Mi fissò ancora e nel vedere i suoi occhi i miei si inumidirono.
Era questo uno degli aspetti che ingrandiva a dismisura il suo potere.
“Lascia perdere” mi disse con voce rotta. “I Placebo sono morti.”
“Cosa? Non puoi decidere così da un momento all’altro.”
“Stef…”
Mi stava supplicando, per la prima volta.

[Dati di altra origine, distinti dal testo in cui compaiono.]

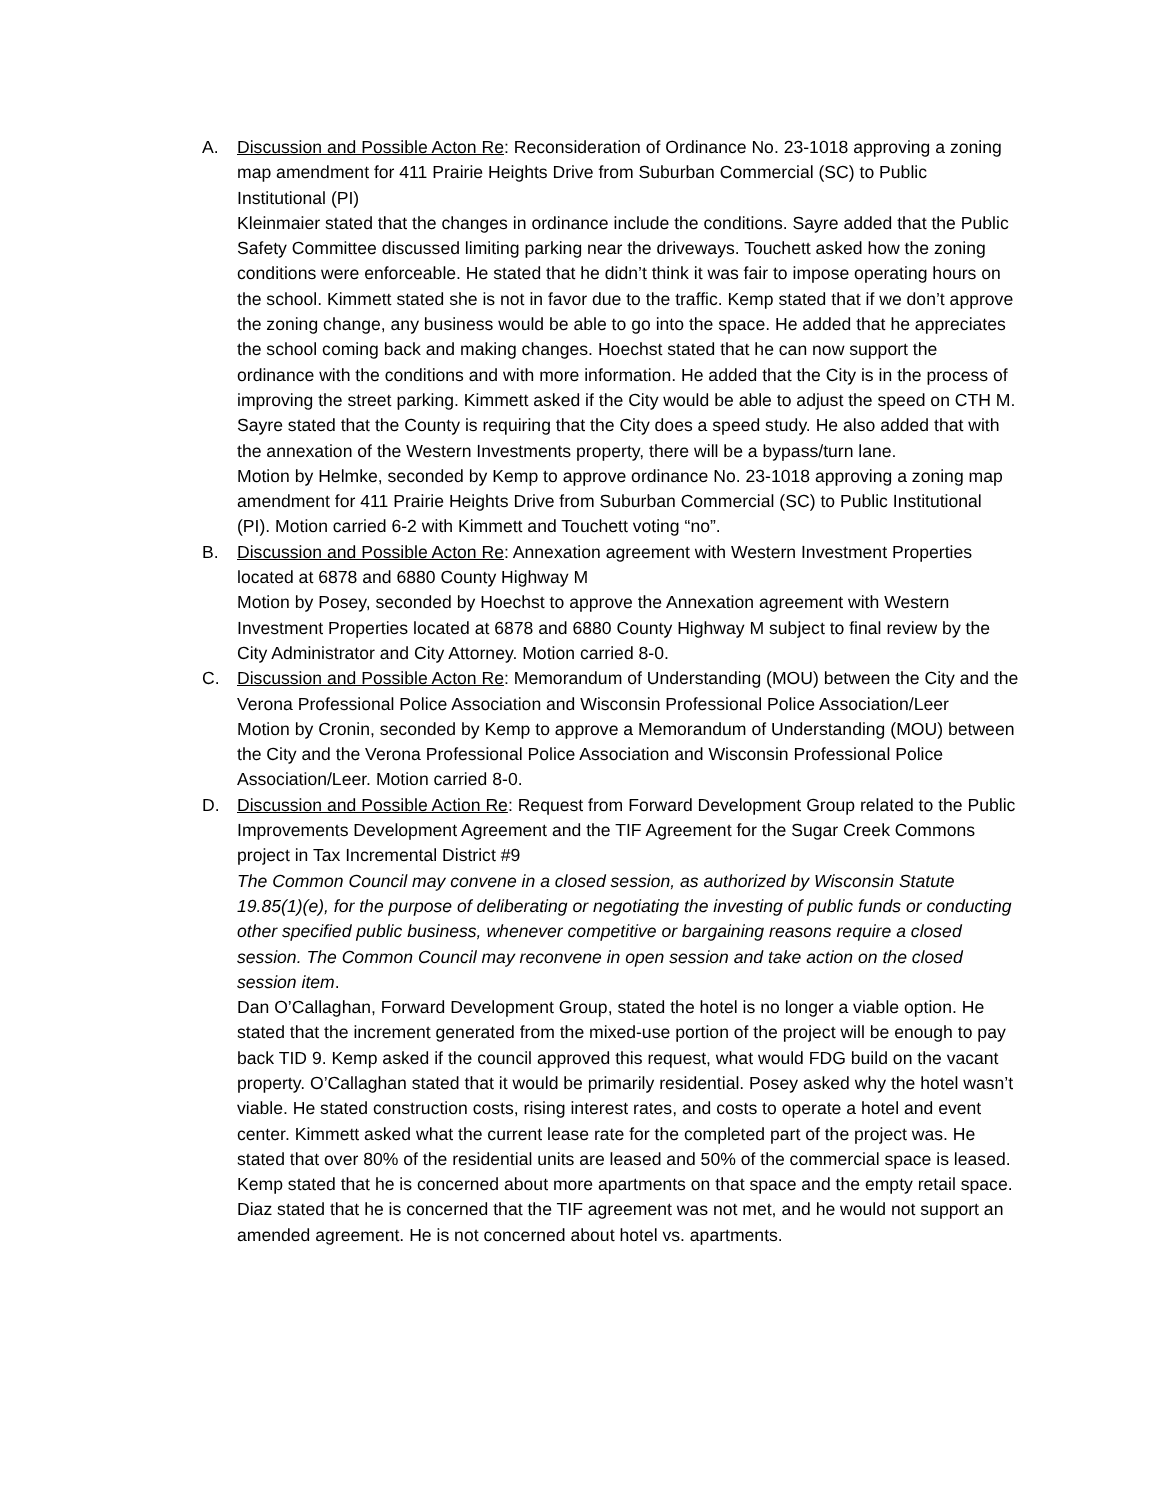A. Discussion and Possible Acton Re: Reconsideration of Ordinance No. 23-1018 approving a zoning map amendment for 411 Prairie Heights Drive from Suburban Commercial (SC) to Public Institutional (PI)
Kleinmaier stated that the changes in ordinance include the conditions. Sayre added that the Public Safety Committee discussed limiting parking near the driveways. Touchett asked how the zoning conditions were enforceable. He stated that he didn’t think it was fair to impose operating hours on the school. Kimmett stated she is not in favor due to the traffic. Kemp stated that if we don’t approve the zoning change, any business would be able to go into the space. He added that he appreciates the school coming back and making changes. Hoechst stated that he can now support the ordinance with the conditions and with more information. He added that the City is in the process of improving the street parking. Kimmett asked if the City would be able to adjust the speed on CTH M. Sayre stated that the County is requiring that the City does a speed study. He also added that with the annexation of the Western Investments property, there will be a bypass/turn lane.
Motion by Helmke, seconded by Kemp to approve ordinance No. 23-1018 approving a zoning map amendment for 411 Prairie Heights Drive from Suburban Commercial (SC) to Public Institutional (PI). Motion carried 6-2 with Kimmett and Touchett voting “no”.
B. Discussion and Possible Acton Re: Annexation agreement with Western Investment Properties located at 6878 and 6880 County Highway M
Motion by Posey, seconded by Hoechst to approve the Annexation agreement with Western Investment Properties located at 6878 and 6880 County Highway M subject to final review by the City Administrator and City Attorney. Motion carried 8-0.
C. Discussion and Possible Acton Re: Memorandum of Understanding (MOU) between the City and the Verona Professional Police Association and Wisconsin Professional Police Association/Leer
Motion by Cronin, seconded by Kemp to approve a Memorandum of Understanding (MOU) between the City and the Verona Professional Police Association and Wisconsin Professional Police Association/Leer. Motion carried 8-0.
D. Discussion and Possible Action Re: Request from Forward Development Group related to the Public Improvements Development Agreement and the TIF Agreement for the Sugar Creek Commons project in Tax Incremental District #9
The Common Council may convene in a closed session, as authorized by Wisconsin Statute 19.85(1)(e), for the purpose of deliberating or negotiating the investing of public funds or conducting other specified public business, whenever competitive or bargaining reasons require a closed session. The Common Council may reconvene in open session and take action on the closed session item.
Dan O’Callaghan, Forward Development Group, stated the hotel is no longer a viable option. He stated that the increment generated from the mixed-use portion of the project will be enough to pay back TID 9. Kemp asked if the council approved this request, what would FDG build on the vacant property. O’Callaghan stated that it would be primarily residential. Posey asked why the hotel wasn’t viable. He stated construction costs, rising interest rates, and costs to operate a hotel and event center. Kimmett asked what the current lease rate for the completed part of the project was. He stated that over 80% of the residential units are leased and 50% of the commercial space is leased. Kemp stated that he is concerned about more apartments on that space and the empty retail space. Diaz stated that he is concerned that the TIF agreement was not met, and he would not support an amended agreement. He is not concerned about hotel vs. apartments.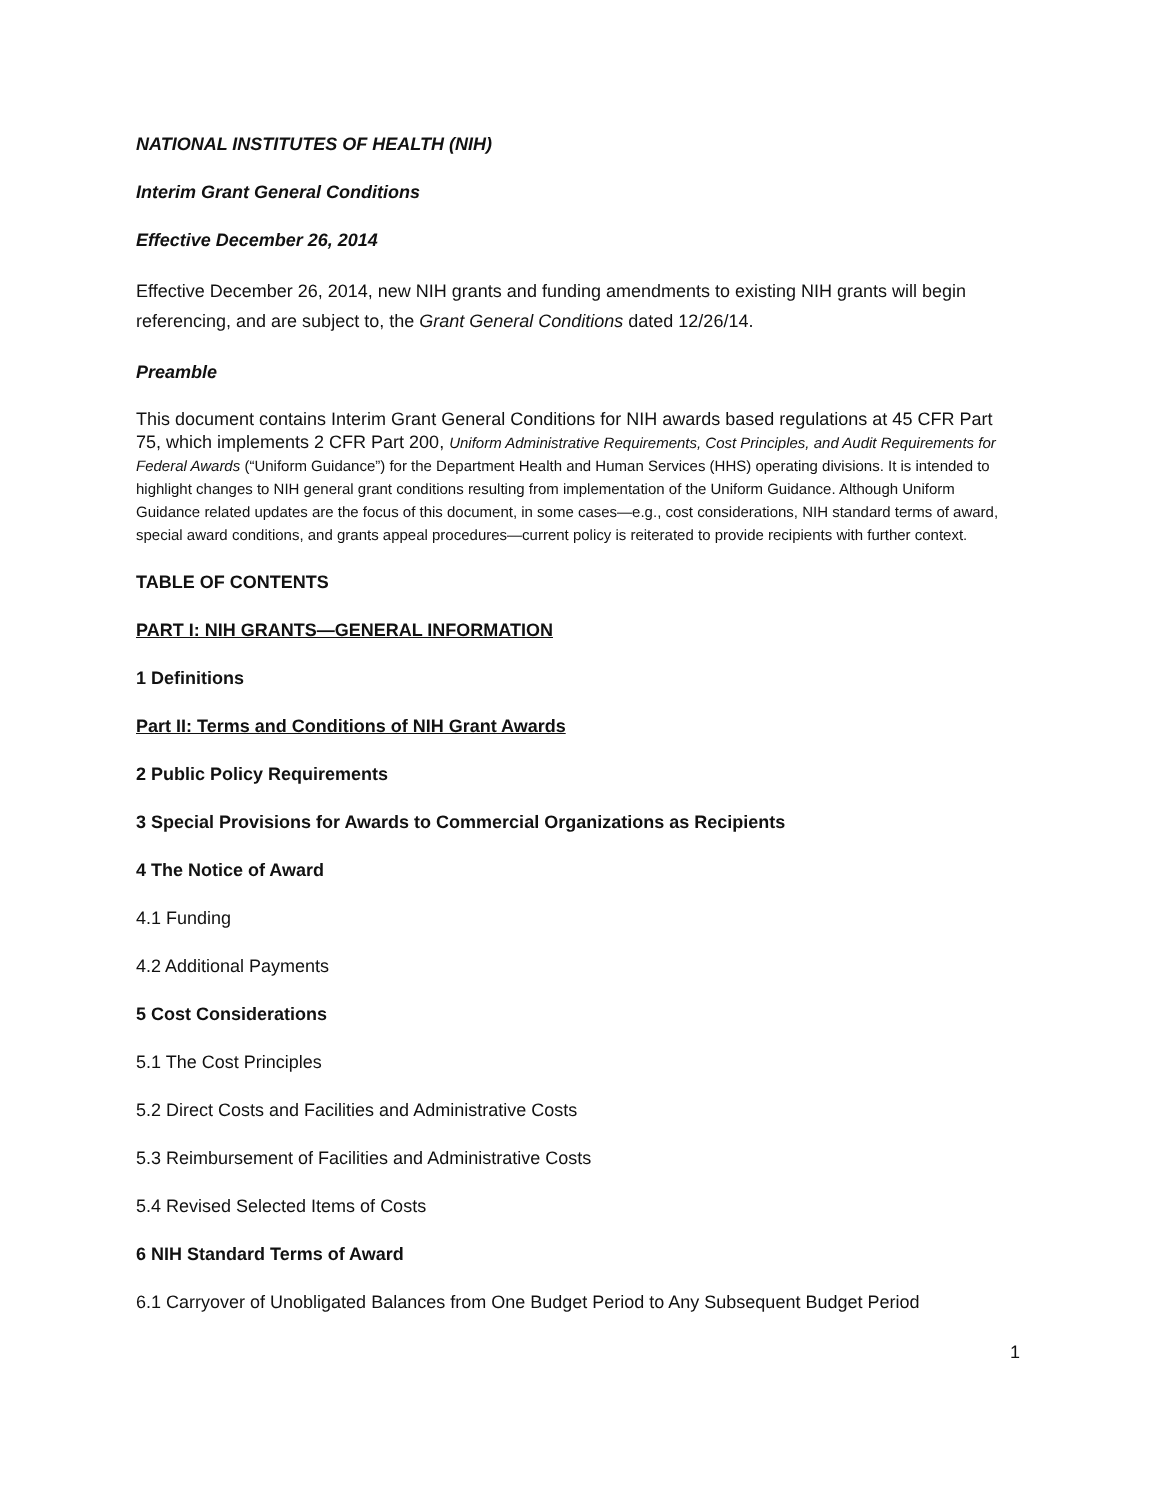NATIONAL INSTITUTES OF HEALTH (NIH)
Interim Grant General Conditions
Effective December 26, 2014
Effective December 26, 2014, new NIH grants and funding amendments to existing NIH grants will begin referencing, and are subject to, the Grant General Conditions dated 12/26/14.
Preamble
This document contains Interim Grant General Conditions for NIH awards based regulations at 45 CFR Part 75, which implements 2 CFR Part 200, Uniform Administrative Requirements, Cost Principles, and Audit Requirements for Federal Awards (“Uniform Guidance”) for the Department Health and Human Services (HHS) operating divisions. It is intended to highlight changes to NIH general grant conditions resulting from implementation of the Uniform Guidance. Although Uniform Guidance related updates are the focus of this document, in some cases—e.g., cost considerations, NIH standard terms of award, special award conditions, and grants appeal procedures—current policy is reiterated to provide recipients with further context.
TABLE OF CONTENTS
PART I: NIH GRANTS—GENERAL INFORMATION
1 Definitions
Part II: Terms and Conditions of NIH Grant Awards
2 Public Policy Requirements
3 Special Provisions for Awards to Commercial Organizations as Recipients
4 The Notice of Award
4.1 Funding
4.2 Additional Payments
5 Cost Considerations
5.1 The Cost Principles
5.2 Direct Costs and Facilities and Administrative Costs
5.3 Reimbursement of Facilities and Administrative Costs
5.4 Revised Selected Items of Costs
6 NIH Standard Terms of Award
6.1 Carryover of Unobligated Balances from One Budget Period to Any Subsequent Budget Period
1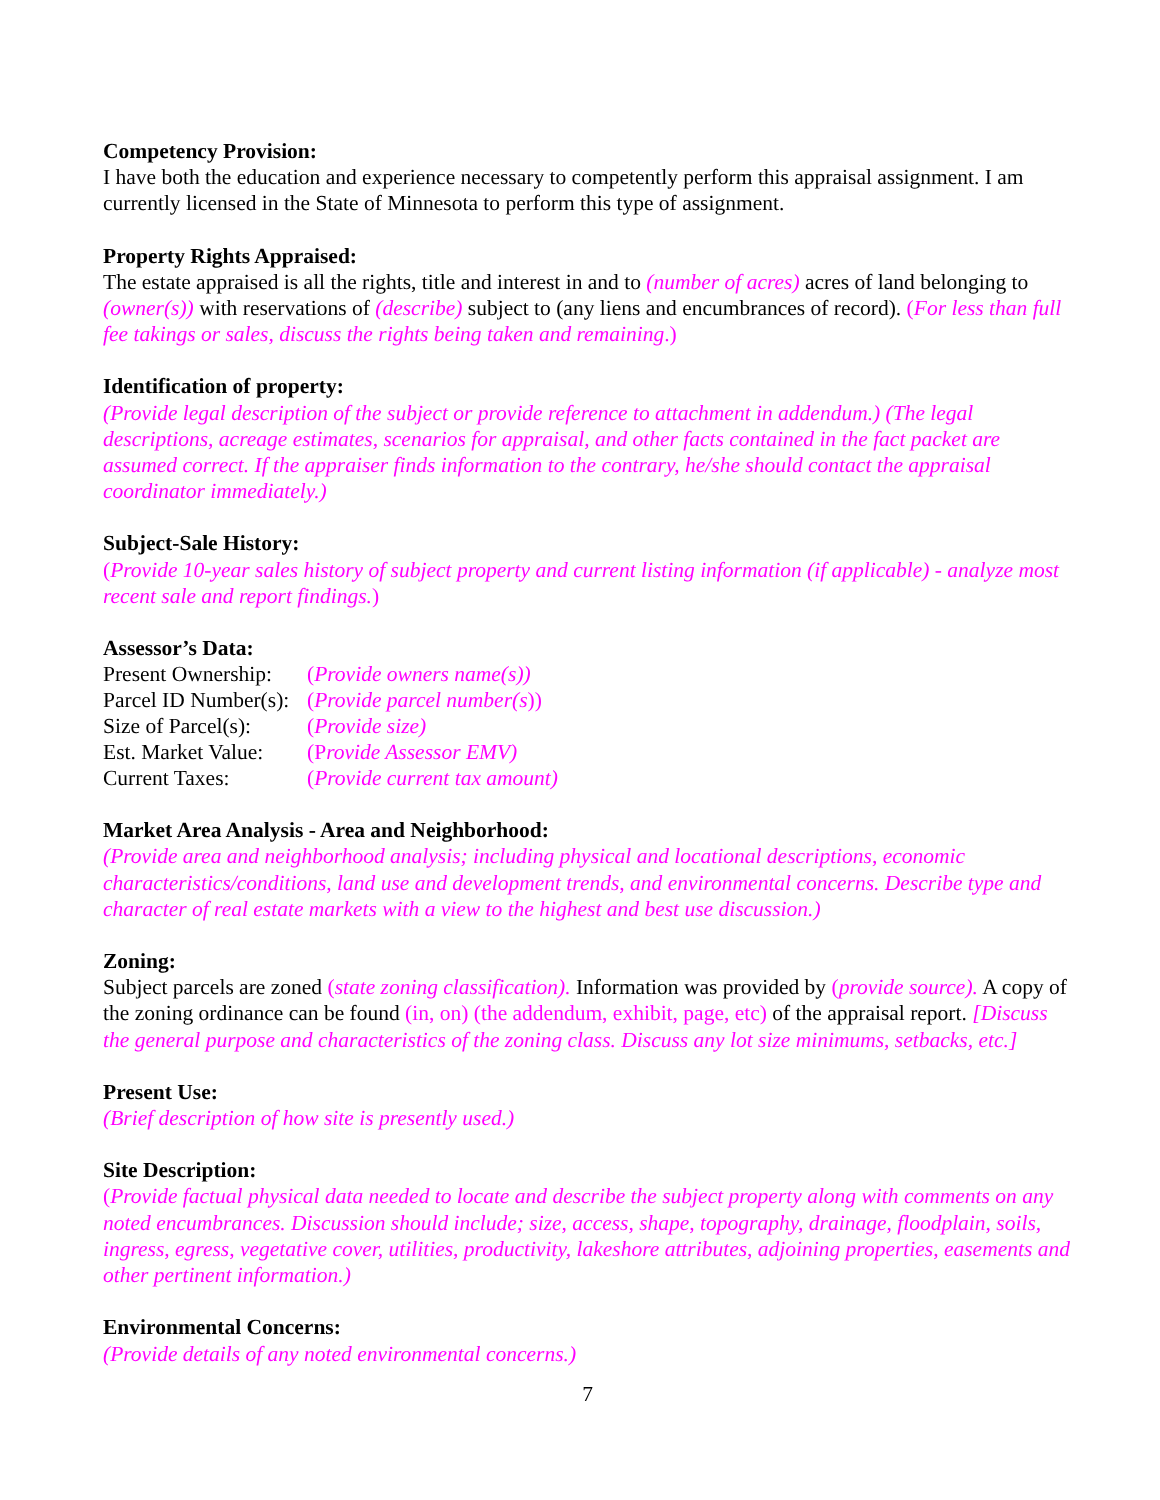Competency Provision:
I have both the education and experience necessary to competently perform this appraisal assignment. I am currently licensed in the State of Minnesota to perform this type of assignment.
Property Rights Appraised:
The estate appraised is all the rights, title and interest in and to (number of acres) acres of land belonging to (owner(s)) with reservations of (describe) subject to (any liens and encumbrances of record). (For less than full fee takings or sales, discuss the rights being taken and remaining.)
Identification of property:
(Provide legal description of the subject or provide reference to attachment in addendum.) (The legal descriptions, acreage estimates, scenarios for appraisal, and other facts contained in the fact packet are assumed correct. If the appraiser finds information to the contrary, he/she should contact the appraisal coordinator immediately.)
Subject-Sale History:
(Provide 10-year sales history of subject property and current listing information (if applicable) - analyze most recent sale and report findings.)
Assessor’s Data:
| Present Ownership: | ( Provide owners name(s)) |
| Parcel ID Number(s): | ( Provide parcel number(s )) |
| Size of Parcel(s): | ( Provide size) |
| Est. Market Value: | (P rovide Assessor EMV) |
| Current Taxes: | ( Provide current tax amount) |
Market Area Analysis - Area and Neighborhood:
(Provide area and neighborhood analysis; including physical and locational descriptions, economic characteristics/conditions, land use and development trends, and environmental concerns. Describe type and character of real estate markets with a view to the highest and best use discussion.)
Zoning:
Subject parcels are zoned (state zoning classification). Information was provided by (provide source). A copy of the zoning ordinance can be found (in, on) (the addendum, exhibit, page, etc) of the appraisal report. [Discuss the general purpose and characteristics of the zoning class. Discuss any lot size minimums, setbacks, etc.]
Present Use:
(Brief description of how site is presently used.)
Site Description:
(Provide factual physical data needed to locate and describe the subject property along with comments on any noted encumbrances. Discussion should include; size, access, shape, topography, drainage, floodplain, soils, ingress, egress, vegetative cover, utilities, productivity, lakeshore attributes, adjoining properties, easements and other pertinent information.)
Environmental Concerns:
(Provide details of any noted environmental concerns.)
7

“Non hai idea della fatica che ci ho messo nella band, di cosa significhi per me e Steve.”
“Stef, smettila.”
“No, Brian, non la smetto. Sei infantile quando…”
“Stef!” supplicò tra le lacrime. “Va’ via!”
Il suo sguardo non ammetteva repliche. Mi alzai lentamente e
controvoglia. Uscii dalla camera che lui ricominciava a piangere dietro
le mie spalle.
Mi ritrovai di nuovo seduto in camera mia, sul letto. La stessa
posizione, la stessa incoscienza, la stessa tortura mentale. Ma ora
avevo molti più dubbi e paure. E non avevo risolto nulla, anzi
le cose erano peggiorate. Non capivo cosa stesse succedendo a Brian. E
quell’annuncio-i Placebo sono morti-faceva dannatamente male.
Non avevo il coraggio di chiamare Steve, di fare qualcosa, qualunque
cosa, e neanche di addormentarmi. L’indomani mattina tutto
sarebbe stato perso. Malgrado il mio dolore, la mente era troppo stanca
e l’animo troppo frustrato. Così mi addormentai
scompostamente sul letto.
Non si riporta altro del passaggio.